This Faculty Early Career Development (CAREER) award will support fundamental research on phase transition and plasticity in silicon nanostructures. Nanostructured silicon, such as nanoparticles, nanopillars, and nanowires have been widely used for integrated circuits, micro and nano-electromechanical systems, and photovoltaics due to the unique mechanical, optical, and electrical properties. The knowledge generated in this research will be applied to enhance the mechanical reliability of silicon nanodevices, to improve the machining of silicon materials, and to explore novel approaches for silicon phase engineering, thereby advancing national health, prosperity, and welfare. In addition, the machine learning approach will provide an innovative computational framework to develop mechanics-inspired interatomic potentials to study the deformation of silicon and other materials at the atomic scale with high fidelity. The research will be integrated into undergraduate and graduate education through two activities. A set of computation modules called “The Atomic View of Materials†will be designed and integrated into mechanics courses in the mechanical engineering curriculum. These modules will help students visualize the mechanical behavior of materials and get trained on advanced modeling and simulation skills. In addition, this project will boost the participation of underrepresented minorities in research through internships.
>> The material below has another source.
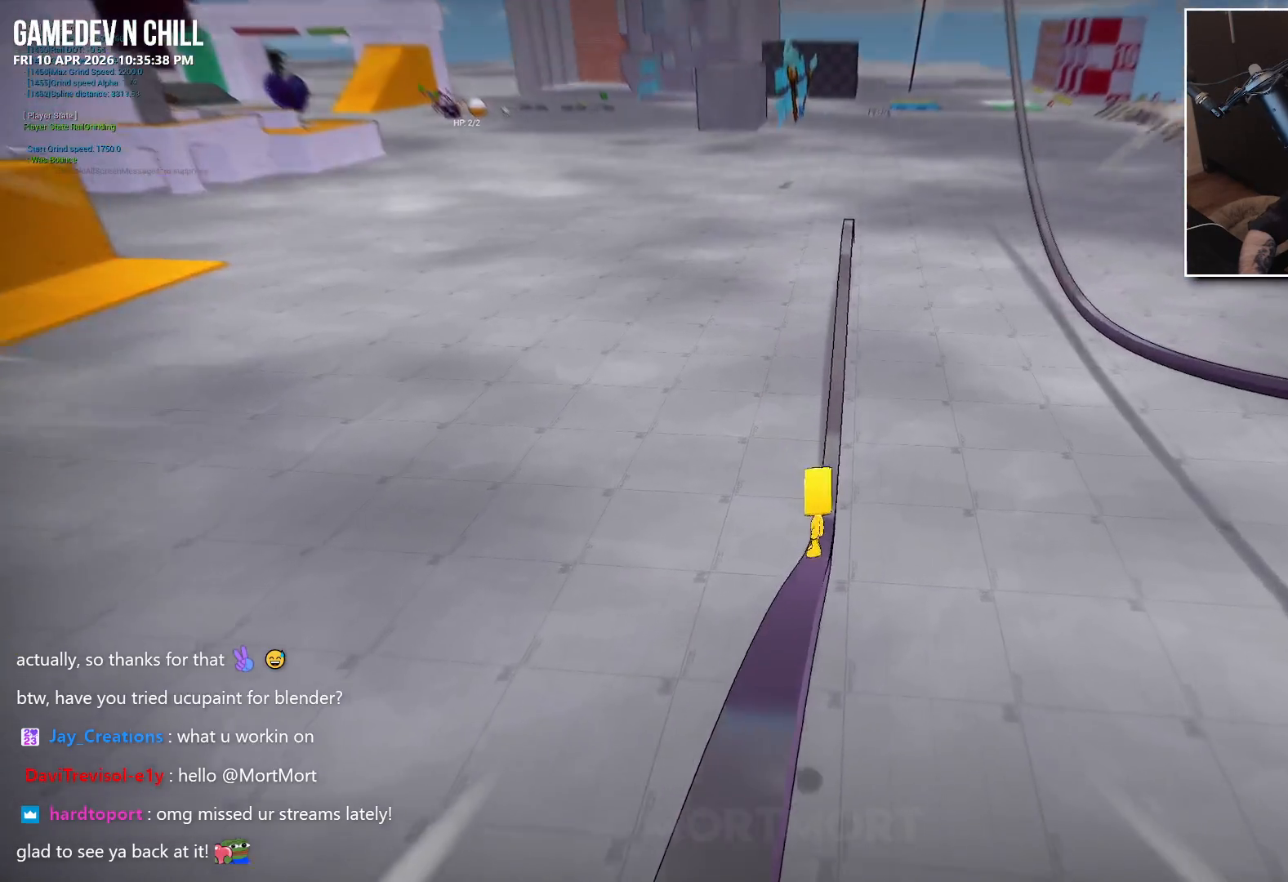
{"buttons": ["A"], "left_stick": "center", "right_stick": "center", "events": [[17, "A", "down"]]}
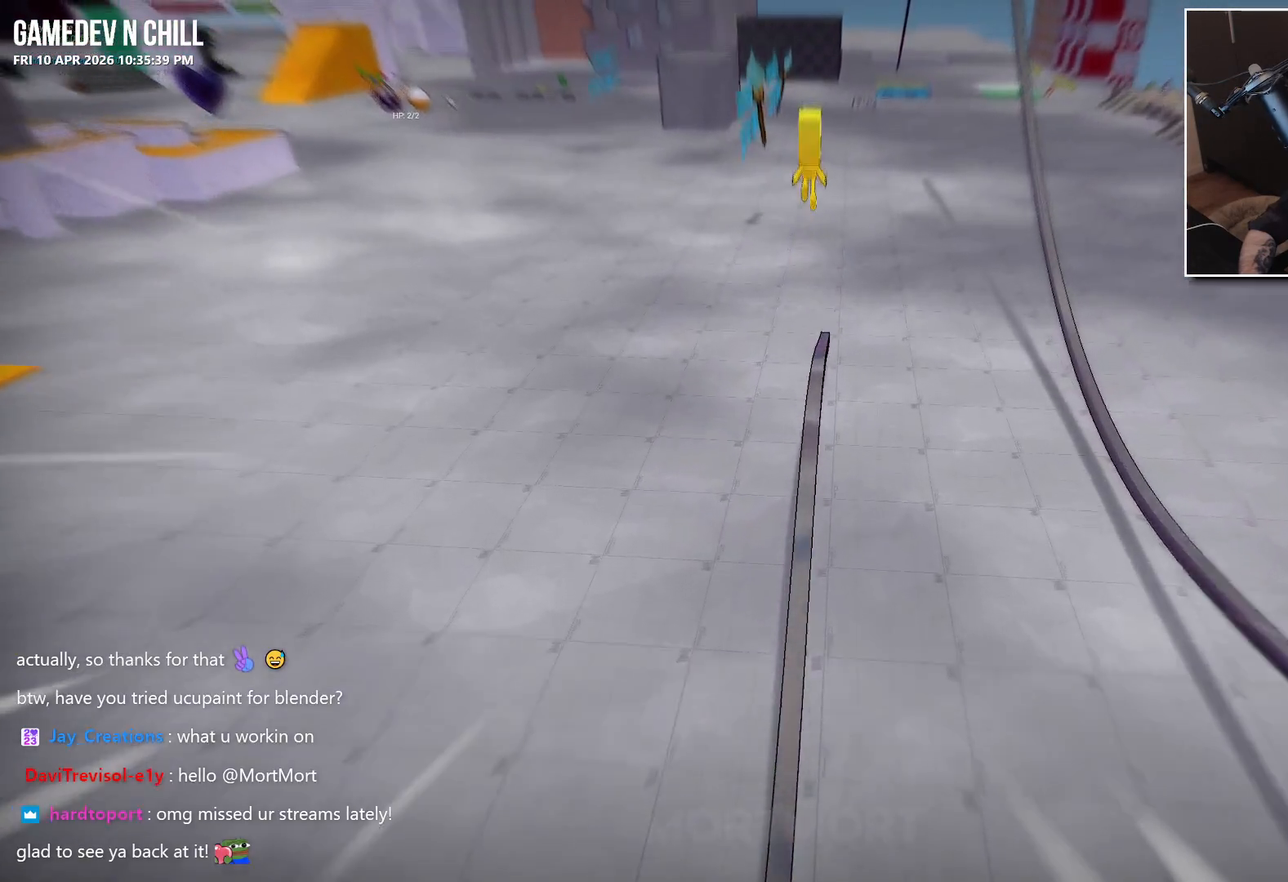
{"buttons": [], "left_stick": "down", "right_stick": "center", "events": [[300, "A", "up"], [300, "left_stick", "down"]]}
Recent nanomechanical experiments have shown many unique and intriguing features of phase transitions in nanostructured silicon that are different from bulk silicon in many aspects. The kinetic mechanism of phase nucleation and propagation at atomic scale remains unknown, however. The research objective of this project is to quantitatively determine the roles of stress field, grain/phase boundaries, and plastic deformation on phase transition in silicon nanostructures. It is noted that there is no reliable interatomic potential to describe silicon phase transition, thus a novel mechanics-informed machine learning potential based on deep neural network will be developed to fill the gap. The potential will be trained with the dataset containing stress-dependent phase transition minimum energy paths, which will provide sufficient resolution to sample the energy landscape under high stress. The phase transition will be investigated with a combination of molecular dynamics simulations and finite deformation nudged elastic band method. In addition, a new finite deformation Dimer method will be developed based on the conventional Dimer method to probe phase nucleation under high stress and finite deformation without having to specify a final state structure. The results generated in this project will be used to understand experimental observations from literature and collaborators.
This award reflects NSF's statutory mission and has been deemed worthy of support through evaluation using the Foundation's intellectual merit and broader impacts review criteria.